Records excerpted from a collection:
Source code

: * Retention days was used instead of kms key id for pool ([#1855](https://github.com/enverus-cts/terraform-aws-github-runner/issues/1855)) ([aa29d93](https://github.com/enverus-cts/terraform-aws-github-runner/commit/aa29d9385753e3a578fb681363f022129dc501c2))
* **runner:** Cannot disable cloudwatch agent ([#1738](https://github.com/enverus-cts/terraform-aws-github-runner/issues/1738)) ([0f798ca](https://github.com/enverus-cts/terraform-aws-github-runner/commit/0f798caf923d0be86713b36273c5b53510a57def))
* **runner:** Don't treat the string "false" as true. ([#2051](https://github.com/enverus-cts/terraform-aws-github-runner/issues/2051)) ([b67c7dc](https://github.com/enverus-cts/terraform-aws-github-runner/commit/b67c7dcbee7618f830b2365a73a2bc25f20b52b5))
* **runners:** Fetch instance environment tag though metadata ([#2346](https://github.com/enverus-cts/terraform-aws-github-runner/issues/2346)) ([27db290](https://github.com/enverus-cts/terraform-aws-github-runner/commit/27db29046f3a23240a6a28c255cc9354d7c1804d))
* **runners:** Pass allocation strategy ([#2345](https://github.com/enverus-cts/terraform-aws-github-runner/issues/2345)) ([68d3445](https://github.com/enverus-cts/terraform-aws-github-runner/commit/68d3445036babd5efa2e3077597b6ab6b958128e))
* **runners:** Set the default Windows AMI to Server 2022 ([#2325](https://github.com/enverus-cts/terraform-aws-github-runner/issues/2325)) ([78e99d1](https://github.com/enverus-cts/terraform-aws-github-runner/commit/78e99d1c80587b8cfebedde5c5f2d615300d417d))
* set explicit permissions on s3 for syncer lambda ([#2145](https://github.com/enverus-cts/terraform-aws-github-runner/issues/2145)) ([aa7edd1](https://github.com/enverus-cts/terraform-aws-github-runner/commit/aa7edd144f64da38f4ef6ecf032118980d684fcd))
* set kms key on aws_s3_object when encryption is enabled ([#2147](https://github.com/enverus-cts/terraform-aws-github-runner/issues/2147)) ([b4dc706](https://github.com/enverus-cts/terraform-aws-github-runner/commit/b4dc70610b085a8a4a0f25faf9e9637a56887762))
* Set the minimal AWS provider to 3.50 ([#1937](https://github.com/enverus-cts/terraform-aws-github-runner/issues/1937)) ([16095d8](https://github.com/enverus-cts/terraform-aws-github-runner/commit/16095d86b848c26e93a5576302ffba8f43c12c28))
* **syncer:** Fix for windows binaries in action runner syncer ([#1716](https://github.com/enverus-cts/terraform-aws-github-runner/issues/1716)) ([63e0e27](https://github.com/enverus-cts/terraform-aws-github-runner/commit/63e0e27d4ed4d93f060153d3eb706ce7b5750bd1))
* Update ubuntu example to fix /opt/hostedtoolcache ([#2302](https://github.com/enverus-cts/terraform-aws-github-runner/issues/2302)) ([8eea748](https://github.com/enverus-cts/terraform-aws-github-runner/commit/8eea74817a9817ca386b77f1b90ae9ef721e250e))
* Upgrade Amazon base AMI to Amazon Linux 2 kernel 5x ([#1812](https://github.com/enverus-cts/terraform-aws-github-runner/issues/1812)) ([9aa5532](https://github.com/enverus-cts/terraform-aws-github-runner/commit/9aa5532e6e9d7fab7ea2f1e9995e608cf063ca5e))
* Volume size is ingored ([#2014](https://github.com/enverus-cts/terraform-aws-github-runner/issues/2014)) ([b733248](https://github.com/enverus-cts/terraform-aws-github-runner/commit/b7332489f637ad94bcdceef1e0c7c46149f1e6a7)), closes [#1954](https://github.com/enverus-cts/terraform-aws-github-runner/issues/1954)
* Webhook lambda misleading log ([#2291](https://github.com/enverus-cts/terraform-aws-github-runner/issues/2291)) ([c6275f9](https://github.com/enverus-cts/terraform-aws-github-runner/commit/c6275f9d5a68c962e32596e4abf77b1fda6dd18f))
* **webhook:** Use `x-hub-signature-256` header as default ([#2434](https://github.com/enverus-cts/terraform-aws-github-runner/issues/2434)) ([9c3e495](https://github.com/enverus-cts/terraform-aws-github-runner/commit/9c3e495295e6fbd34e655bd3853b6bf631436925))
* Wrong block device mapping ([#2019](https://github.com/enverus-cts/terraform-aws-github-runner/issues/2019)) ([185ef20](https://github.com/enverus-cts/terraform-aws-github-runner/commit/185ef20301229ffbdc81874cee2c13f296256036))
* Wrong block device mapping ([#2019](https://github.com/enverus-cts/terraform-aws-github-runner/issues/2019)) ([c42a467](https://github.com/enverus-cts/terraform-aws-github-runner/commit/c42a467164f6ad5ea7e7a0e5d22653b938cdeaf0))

■ Task ■
Make sure every record is repeated exactly.

■ Answer space ■
Source code

: * Retention days was used instead of kms key id for pool ([#1855](https://github.com/enverus-cts/terraform-aws-github-runner/issues/1855)) ([aa29d93](https://github.com/enverus-cts/terraform-aws-github-runner/commit/aa29d9385753e3a578fb681363f022129dc501c2))
* **runner:** Cannot disable cloudwatch agent ([#1738](https://github.com/enverus-cts/terraform-aws-github-runner/issues/1738)) ([0f798ca](https://github.com/enverus-cts/terraform-aws-github-runner/commit/0f798caf923d0be86713b36273c5b53510a57def))
* **runner:** Don't treat the string "false" as true. ([#2051](https://github.com/enverus-cts/terraform-aws-github-runner/issues/2051)) ([b67c7dc](https://github.com/enverus-cts/terraform-aws-github-runner/commit/b67c7dcbee7618f830b2365a73a2bc25f20b52b5))
* **runners:** Fetch instance environment tag though metadata ([#2346](https://github.com/enverus-cts/terraform-aws-github-runner/issues/2346)) ([27db290](https://github.com/enverus-cts/terraform-aws-github-runner/commit/27db29046f3a23240a6a28c255cc9354d7c1804d))
* **runners:** Pass allocation strategy ([#2345](https://github.com/enverus-cts/terraform-aws-github-runner/issues/2345)) ([68d3445](https://github.com/enverus-cts/terraform-aws-github-runner/commit/68d3445036babd5efa2e3077597b6ab6b958128e))
* **runners:** Set the default Windows AMI to Server 2022 ([#2325](https://github.com/enverus-cts/terraform-aws-github-runner/issues/2325)) ([78e99d1](https://github.com/enverus-cts/terraform-aws-github-runner/commit/78e99d1c80587b8cfebedde5c5f2d615300d417d))
* set explicit permissions on s3 for syncer lambda ([#2145](https://github.com/enverus-cts/terraform-aws-github-runner/issues/2145)) ([aa7edd1](https://github.com/enverus-cts/terraform-aws-github-runner/commit/aa7edd144f64da38f4ef6ecf032118980d684fcd))
* set kms key on aws_s3_object when encryption is enabled ([#2147](https://github.com/enverus-cts/terraform-aws-github-runner/issues/2147)) ([b4dc706](https://github.com/enverus-cts/terraform-aws-github-runner/commit/b4dc70610b085a8a4a0f25faf9e9637a56887762))
* Set the minimal AWS provider to 3.50 ([#1937](https://github.com/enverus-cts/terraform-aws-github-runner/issues/1937)) ([16095d8](https://github.com/enverus-cts/terraform-aws-github-runner/commit/16095d86b848c26e93a5576302ffba8f43c12c28))
* **syncer:** Fix for windows binaries in action runner syncer ([#1716](https://github.com/enverus-cts/terraform-aws-github-runner/issues/1716)) ([63e0e27](https://github.com/enverus-cts/terraform-aws-github-runner/commit/63e0e27d4ed4d93f060153d3eb706ce7b5750bd1))
* Update ubuntu example to fix /opt/hostedtoolcache ([#2302](https://github.com/enverus-cts/terraform-aws-github-runner/issues/2302)) ([8eea748](https://github.com/enverus-cts/terraform-aws-github-runner/commit/8eea74817a9817ca386b77f1b90ae9ef721e250e))
* Upgrade Amazon base AMI to Amazon Linux 2 kernel 5x ([#1812](https://github.com/enverus-cts/terraform-aws-github-runner/issues/1812)) ([9aa5532](https://github.com/enverus-cts/terraform-aws-github-runner/commit/9aa5532e6e9d7fab7ea2f1e9995e608cf063ca5e))
* Volume size is ingored ([#2014](https://github.com/enverus-cts/terraform-aws-github-runner/issues/2014)) ([b733248](https://github.com/enverus-cts/terraform-aws-github-runner/commit/b7332489f637ad94bcdceef1e0c7c46149f1e6a7)), closes [#1954](https://github.com/enverus-cts/terraform-aws-github-runner/issues/1954)
* Webhook lambda misleading log ([#2291](https://github.com/enverus-cts/terraform-aws-github-runner/issues/2291)) ([c6275f9](https://github.com/enverus-cts/terraform-aws-github-runner/commit/c6275f9d5a68c962e32596e4abf77b1fda6dd18f))
* **webhook:** Use `x-hub-signature-256` header as default ([#2434](https://github.com/enverus-cts/terraform-aws-github-runner/issues/2434)) ([9c3e495](https://github.com/enverus-cts/terraform-aws-github-runner/commit/9c3e495295e6fbd34e655bd3853b6bf631436925))
* Wrong block device mapping ([#2019](https://github.com/enverus-cts/terraform-aws-github-runner/issues/2019)) ([185ef20](https://github.com/enverus-cts/terraform-aws-github-runner/commit/185ef20301229ffbdc81874cee2c13f296256036))
* Wrong block device mapping ([#2019](https://github.com/enverus-cts/terraform-aws-github-runner/issues/2019)) ([c42a467](https://github.com/enverus-cts/terraform-aws-github-runner/commit/c42a467164f6ad5ea7e7a0e5d22653b938cdeaf0))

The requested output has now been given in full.